Many people see our environment as emotionally sterile, intimidating, disempowering and intrusive. With your limited time and busy workload, how can you overcome this and create a safer, more positive, and engaged atmosphere for the people you serve in just one step?

Constant Connection means that each staff member begins the day by smiling, greeting, and checking in with each person he/she serves. Every day. It also means that throughout their time together, staff members will routinely take the time to acknowledge, wave, speak or smile – without linking it to a task, a request or a behavior. It also means that they will end their time together by smiling, saying farewell, and checking out with each person they serve.

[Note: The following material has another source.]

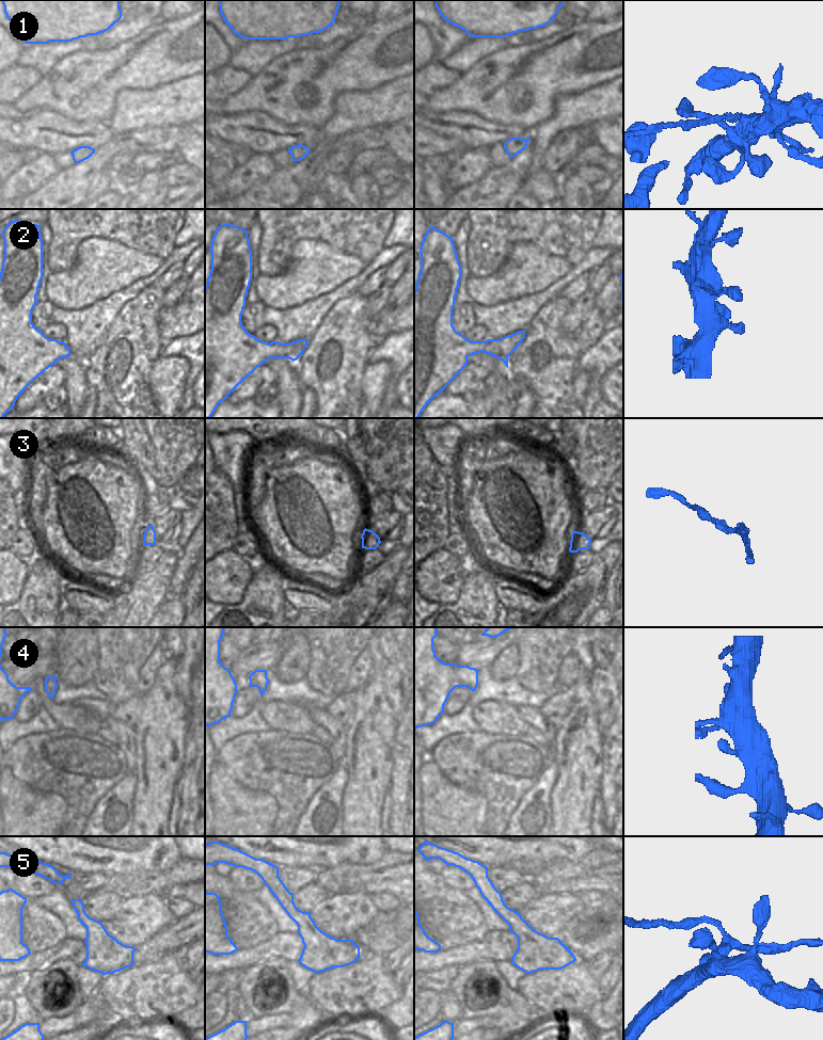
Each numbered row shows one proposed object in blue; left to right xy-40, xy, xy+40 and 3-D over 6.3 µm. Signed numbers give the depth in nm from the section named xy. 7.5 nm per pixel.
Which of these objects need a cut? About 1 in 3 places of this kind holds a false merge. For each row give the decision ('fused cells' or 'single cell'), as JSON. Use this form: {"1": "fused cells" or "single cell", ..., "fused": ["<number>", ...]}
{"1": "fused cells", "2": "single cell", "3": "single cell", "4": "single cell", "5": "fused cells", "fused": ["1", "5"]}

Why would this make a big impact?

Imagine I tell you what to do. No big deal, right? Now extend that – the only time I speak to you is when I give you instructions, perhaps even about the most basic or mundane things of your day – get up, make your bed, brush your teeth, eat your breakfast, take your medications, go to work… Whether or not you choose to comply with each of these requests, you would begin to feel one of a number of emotions about me and our relationship: oppressed, depressed, anxious, and irritated come to mind. And soon, whenever I approach, those feelings may come up fresh and strong – before I even open my mouth!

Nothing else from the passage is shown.